In some ways the McMahon’s style is similar to Cam Kennedy’s (who incidentally, deserves a far more extensive Wikipedia page!) – quite abstracted and cartoony, with a disturbing solidity.
McMahon, however, seems to have turned his craziness dial up to 11 which, as we all know, is 1 better (That is, of course, a Spinal Tap reference and not a criticism of Cam Kennedy’s work!).
McMahon’s artwork in BlockMania doesn’t have many of the hallmarks of classic comic art – there’s not profuse amounts of anatomy on show (he prefers wrinkly clothes) and the rules of perspective are treated with a healthy contempt.
The end result is sculptural; Bits of white being hacked out of solid black shapes.
He uses this technique to great effect in his crowd scenes, depicting figures disappearing off into a solid black distance and angular, dangerous looking riot tanks.
Mike McMahon’s stuff , it should also be noted, is very funny – an important quality in a Judge Dredd artist.
Steve Dillon is the last on my list, he does a few episodes towards the end of BlockMania introducing the Sov Block agent Orlock to Mega City 1, and it’s probably my favourite of all his work.
What I love about Dillon’s stuff is his naturalistic posing of figures, especially groups of figures.

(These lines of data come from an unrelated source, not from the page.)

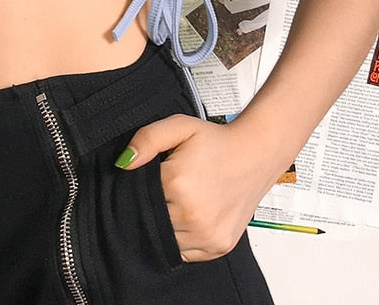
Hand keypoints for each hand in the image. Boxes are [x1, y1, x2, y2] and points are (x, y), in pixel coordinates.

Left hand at [115, 115, 285, 262]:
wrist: (255, 155)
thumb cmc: (215, 141)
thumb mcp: (178, 126)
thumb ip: (147, 139)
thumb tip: (123, 163)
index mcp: (178, 185)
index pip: (137, 198)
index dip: (138, 188)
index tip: (149, 179)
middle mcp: (192, 215)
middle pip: (150, 221)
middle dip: (151, 207)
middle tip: (166, 189)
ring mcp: (207, 235)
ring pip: (166, 240)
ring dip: (165, 225)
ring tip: (179, 200)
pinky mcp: (218, 247)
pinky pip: (185, 252)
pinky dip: (181, 237)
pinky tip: (189, 215)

The characters have real weight to them and interact naturally with each other – especially when hitting each other!
The scenery and vehicles are also great, displaying a nice sense of design, solidity and light.
Out all the artists, Steve Dillon has probably travelled the best – I’ve seen his work appearing in more American comics than the others.

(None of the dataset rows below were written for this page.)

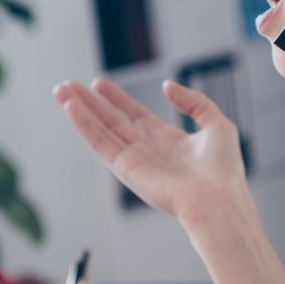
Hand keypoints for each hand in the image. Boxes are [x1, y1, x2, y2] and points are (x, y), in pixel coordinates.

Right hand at [52, 78, 246, 224]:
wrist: (217, 199)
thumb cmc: (223, 170)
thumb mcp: (216, 122)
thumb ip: (193, 101)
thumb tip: (167, 86)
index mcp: (168, 141)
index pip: (135, 115)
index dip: (116, 98)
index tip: (98, 84)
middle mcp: (147, 151)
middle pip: (111, 121)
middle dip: (89, 102)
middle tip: (68, 86)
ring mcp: (134, 160)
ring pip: (100, 129)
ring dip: (79, 110)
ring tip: (61, 91)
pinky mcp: (125, 169)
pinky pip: (100, 143)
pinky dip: (84, 125)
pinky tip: (71, 108)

I’ve seen some great work on other publications he’s done, but, for me his black and white stuff in BlockMania is amongst his finest.
I give in – I am going to mention Brian Bolland
Despite the title of this post it would be ridiculous to suggest that Brian Bolland was not also a favourite Dredd artist of mine and, indeed, he does feature in The Complete Apocalypse War – delivering the final part of BlockMania with his customary style.
Now I come to think of it he also did the cover for BlockMania prog 236 which is a total classic – So in the end it was all just a shallow bid for controversy, wasn’t it!
I hope we all feel suitably cheapened.